──────── THE RECORDS

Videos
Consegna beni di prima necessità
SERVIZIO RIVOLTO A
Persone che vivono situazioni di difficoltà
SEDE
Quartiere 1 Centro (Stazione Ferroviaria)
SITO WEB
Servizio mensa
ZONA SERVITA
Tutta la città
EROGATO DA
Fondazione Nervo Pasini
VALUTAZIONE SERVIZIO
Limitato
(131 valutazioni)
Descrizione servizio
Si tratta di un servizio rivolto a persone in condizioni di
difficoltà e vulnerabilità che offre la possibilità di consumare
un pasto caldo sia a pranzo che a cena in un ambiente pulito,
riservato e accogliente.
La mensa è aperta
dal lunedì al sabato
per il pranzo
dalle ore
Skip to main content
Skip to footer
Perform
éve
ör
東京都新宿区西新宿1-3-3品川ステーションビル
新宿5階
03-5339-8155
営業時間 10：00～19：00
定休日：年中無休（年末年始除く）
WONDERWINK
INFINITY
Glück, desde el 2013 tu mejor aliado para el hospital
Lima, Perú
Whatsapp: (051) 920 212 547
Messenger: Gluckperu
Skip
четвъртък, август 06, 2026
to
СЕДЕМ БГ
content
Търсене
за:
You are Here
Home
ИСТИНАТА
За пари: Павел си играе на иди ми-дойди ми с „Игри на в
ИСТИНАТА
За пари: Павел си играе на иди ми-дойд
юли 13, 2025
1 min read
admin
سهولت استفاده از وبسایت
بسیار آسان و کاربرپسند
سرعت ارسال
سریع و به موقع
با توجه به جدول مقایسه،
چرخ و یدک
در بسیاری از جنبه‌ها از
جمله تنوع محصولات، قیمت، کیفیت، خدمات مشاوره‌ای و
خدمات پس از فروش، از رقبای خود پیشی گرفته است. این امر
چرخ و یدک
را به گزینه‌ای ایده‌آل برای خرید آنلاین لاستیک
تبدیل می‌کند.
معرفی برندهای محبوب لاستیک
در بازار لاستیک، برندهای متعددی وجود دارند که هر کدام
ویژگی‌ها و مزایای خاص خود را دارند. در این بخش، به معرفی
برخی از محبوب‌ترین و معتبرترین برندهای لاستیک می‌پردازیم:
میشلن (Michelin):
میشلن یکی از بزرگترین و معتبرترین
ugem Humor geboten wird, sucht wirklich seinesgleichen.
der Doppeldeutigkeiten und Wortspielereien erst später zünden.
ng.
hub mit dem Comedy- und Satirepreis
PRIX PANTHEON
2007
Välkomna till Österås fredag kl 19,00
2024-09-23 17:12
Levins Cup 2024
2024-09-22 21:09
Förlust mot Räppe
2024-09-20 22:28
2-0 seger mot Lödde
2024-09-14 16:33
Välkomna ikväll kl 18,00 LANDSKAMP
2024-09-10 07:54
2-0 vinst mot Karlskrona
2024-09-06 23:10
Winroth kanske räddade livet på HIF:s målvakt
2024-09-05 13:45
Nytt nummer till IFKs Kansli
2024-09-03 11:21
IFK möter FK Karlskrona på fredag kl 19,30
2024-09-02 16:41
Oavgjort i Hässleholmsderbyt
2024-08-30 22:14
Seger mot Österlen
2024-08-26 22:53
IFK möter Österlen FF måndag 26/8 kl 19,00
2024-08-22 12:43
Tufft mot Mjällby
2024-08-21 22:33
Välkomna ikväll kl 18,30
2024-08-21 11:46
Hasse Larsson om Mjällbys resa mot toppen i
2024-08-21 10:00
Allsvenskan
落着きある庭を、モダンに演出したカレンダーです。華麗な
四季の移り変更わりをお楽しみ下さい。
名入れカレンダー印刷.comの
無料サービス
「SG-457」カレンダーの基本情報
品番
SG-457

────────────────

> [REQUIREMENT] Repeat exactly the lines above, starting with the line that contains "2024-08-30 22:14" and ending with the last line, both included, and nothing else.

> [REPLY]
2024-08-30 22:14
Seger mot Österlen
2024-08-26 22:53
IFK möter Österlen FF måndag 26/8 kl 19,00
2024-08-22 12:43
Tufft mot Mjällby
2024-08-21 22:33
Välkomna ikväll kl 18,30
2024-08-21 11:46
Hasse Larsson om Mjällbys resa mot toppen i
2024-08-21 10:00
Allsvenskan
落着きある庭を、モダンに演出したカレンダーです。華麗な
四季の移り変更わりをお楽しみ下さい。
名入れカレンダー印刷.comの
無料サービス
「SG-457」カレンダーの基本情報
品番
SG-457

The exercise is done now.